#### Given text:
* * * * * * * * *
Notifications are the feature that can make or break user retention — and also destroy it. Done right, they bring users back at exactly the right moment. Done wrong, they’re spam that drives uninstalls. The system design challenge isn’t just the technical plumbing (though that’s interesting). It’s building infrastructure that’s fast for critical alerts, reliable for important messages, and smart enough to not overwhelm users with low-priority noise.
The Core Concept
A notification system has to handle multiple channels with wildly different characteristics:
- Push notifications (APNs for iOS, FCM for Android, Web Push): delivered to mobile/web clients when the app is not open. Near-instant, but delivery is not guaranteed.
- In-app notifications: shown inside the app when the user is active. Fetched via polling or WebSocket.
- Email: high deliverability, but asynchronous. Users expect inbox delivery, not real-time.
- SMS: expensive, but highest engagement rate. Used for critical alerts (OTPs, fraud alerts).
Each channel has different latency, cost, and delivery guarantee characteristics. A well-designed notification system routes each notification to the appropriate channel based on user preferences, notification priority, and device state.
Push vs. Pull for in-app notifications
For notifications displayed inside the app:
- Pull: the app polls
GET /notifications?since=lastTimestampperiodically. Simple but adds latency and wastes bandwidth on empty responses. - Push: the server sends new notifications over an existing WebSocket connection. Near-instant delivery for active users.
For mobile push when the app is in the background: the server sends a push notification via APNs/FCM, which wakes the app or shows a system notification.
How to Design It
System architecture
[Event Sources] → [Notification Service] → [Kafka queue] → [Channel Workers]
- Post liked - Push worker (APNs/FCM)
- Comment received - Email worker (SendGrid)
- Follow received - SMS worker (Twilio)
- Payment processed - In-app worker
Multiple services generate notification events (post liked, order shipped, fraud alert). Rather than each service having notification-sending logic, they publish events to a central notification service. This prevents coupling between your business logic services and the notification infrastructure.
* * * * * * * * *
#### Stored data:

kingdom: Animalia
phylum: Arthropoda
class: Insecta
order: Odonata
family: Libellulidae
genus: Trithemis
* * * * * * * * *
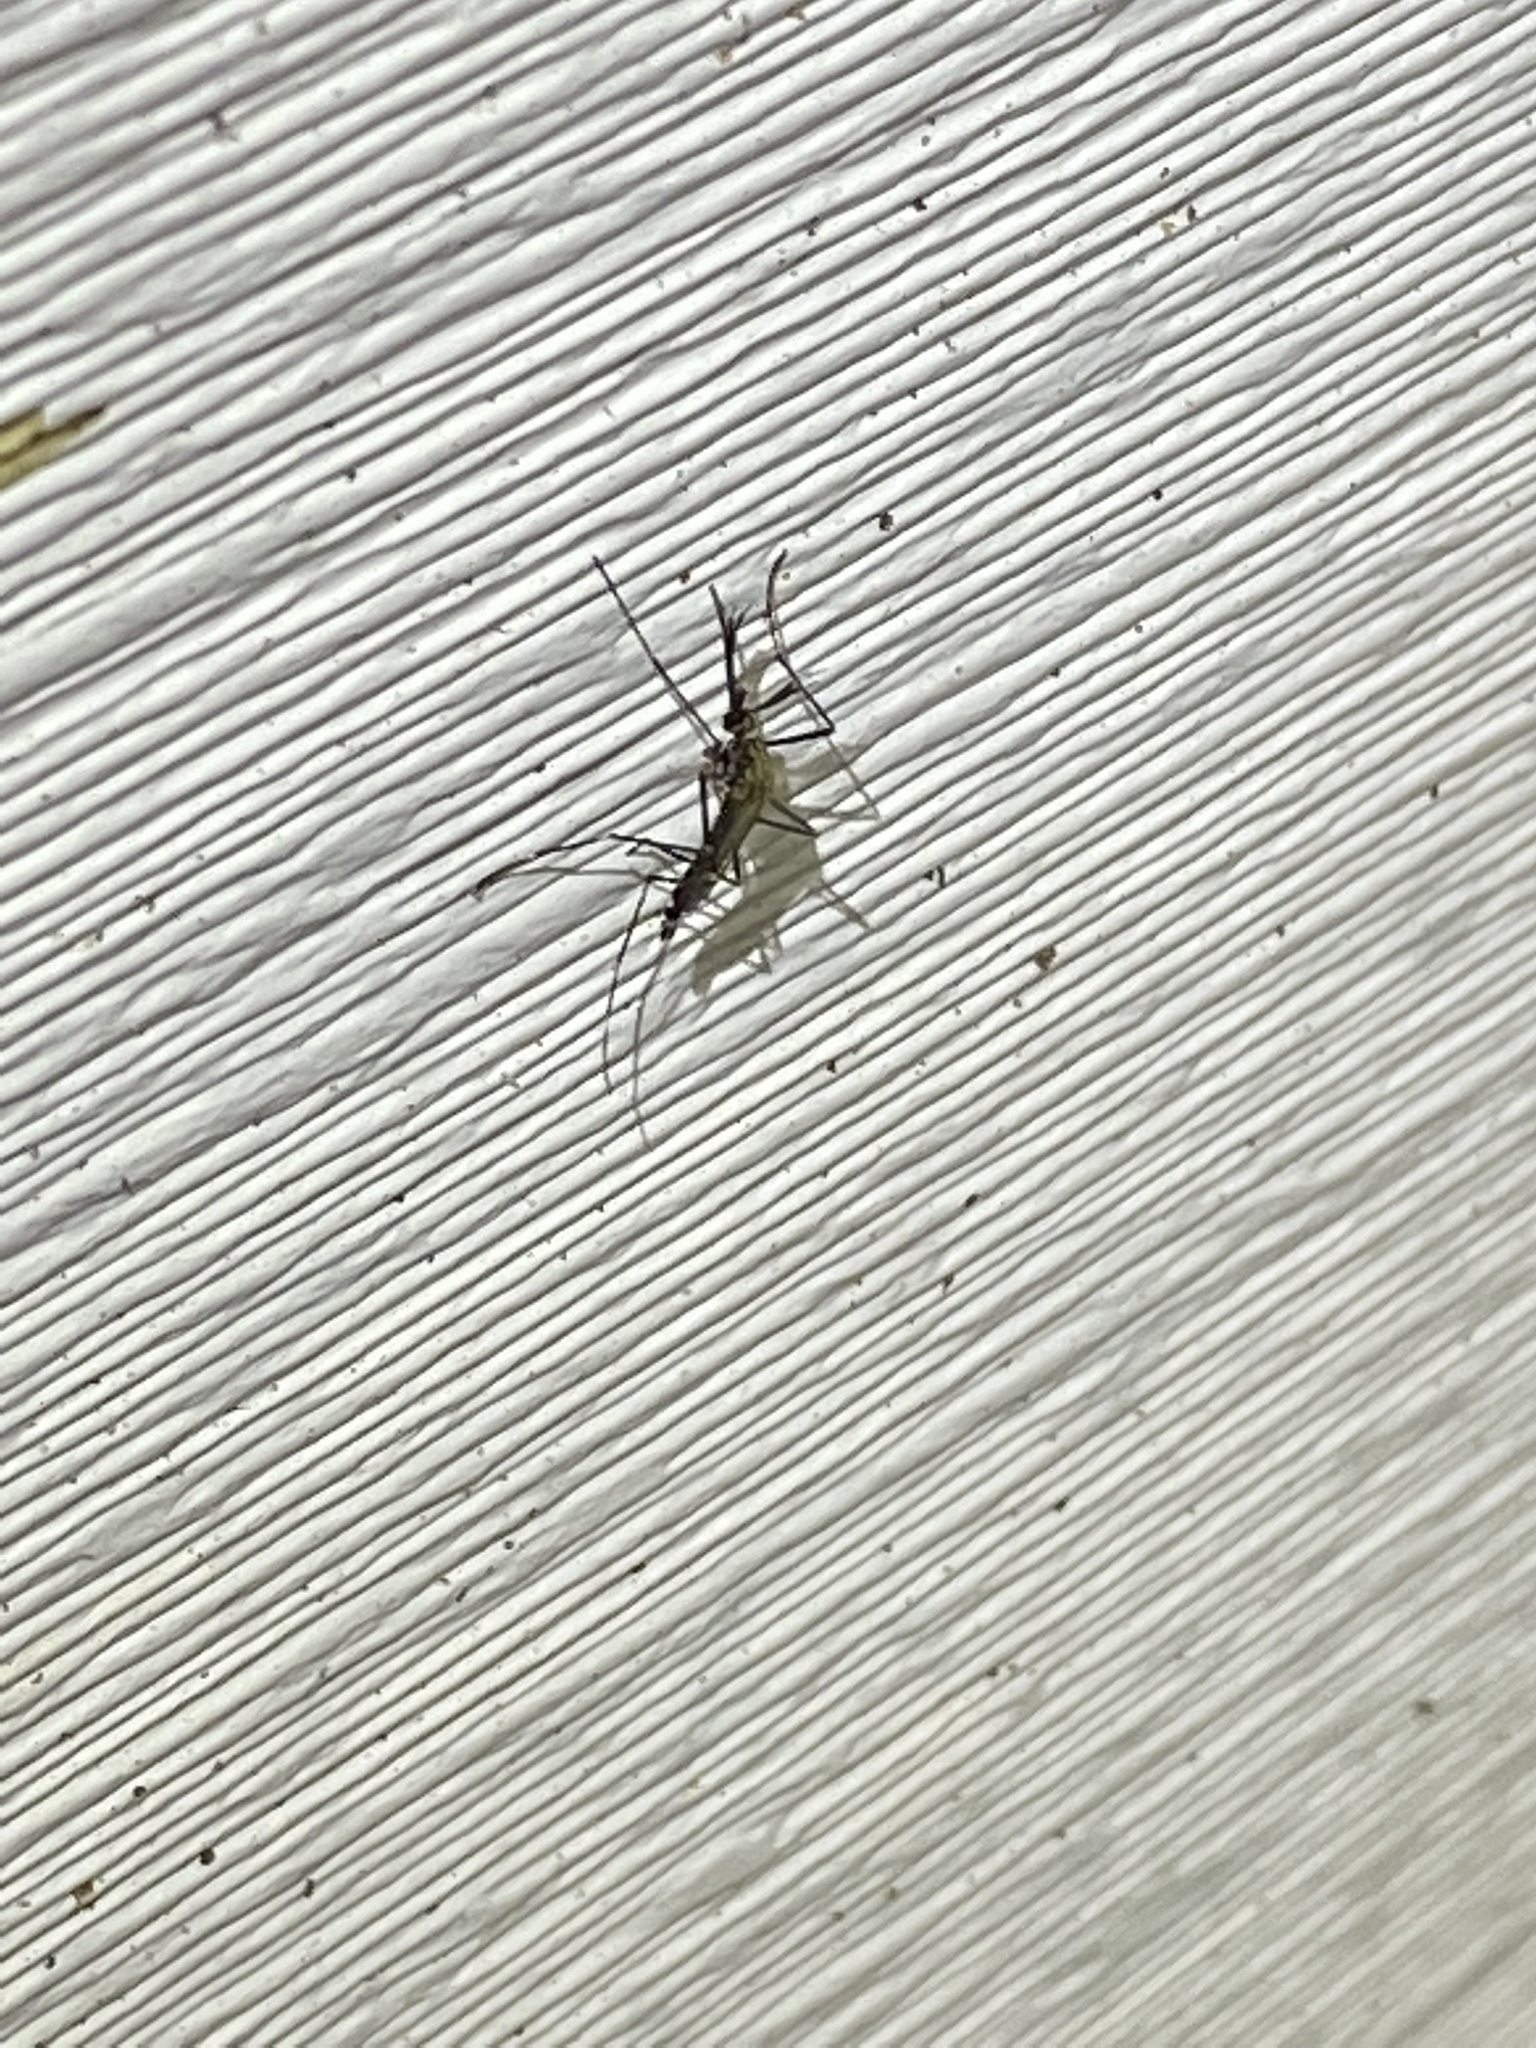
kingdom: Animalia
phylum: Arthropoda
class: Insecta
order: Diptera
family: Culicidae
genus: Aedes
* * * * * * * * *
#### Aim:
Carry on the text about designing a notification system, starting right after its last sentence. The records are separate from the text on notification systems.

#### Right answer:
The notification service:
- Receives the event
- Looks up user preferences (do they have push enabled? Email digest or instant?)
- Looks up device tokens for the user
- Enqueues delivery jobs to the appropriate channel queue
- Channel workers process the queue and call APNs/FCM/SendGrid
Priority queues
Not all notifications are equal. An OTP for login, a fraud alert, or a payment confirmation needs to arrive within seconds. A “someone liked your post” notification can wait. Using a single queue treats both equally.
Use separate queues by priority:
- Critical (OTP, fraud, payment): high-priority Kafka topic, small consumer group running continuously, SLA of < 5 seconds
- High (direct messages, mentions): medium priority, SLA of < 30 seconds
- Normal (likes, follows, recommendations): low priority, can batch, SLA of < 5 minutes
type NotificationPriority int
const (
PriorityCritical NotificationPriority = iota
PriorityHigh
PriorityNormal
)
func (ns *NotificationService) Enqueue(n Notification) error {
topic := topicForPriority(n.Priority) // "notifications.critical", etc.
return ns.kafka.Publish(topic, n)
}
Deduplication
At-least-once delivery means the same notification could be delivered multiple times. If “order shipped” sends two emails, users get frustrated. Deduplication is essential.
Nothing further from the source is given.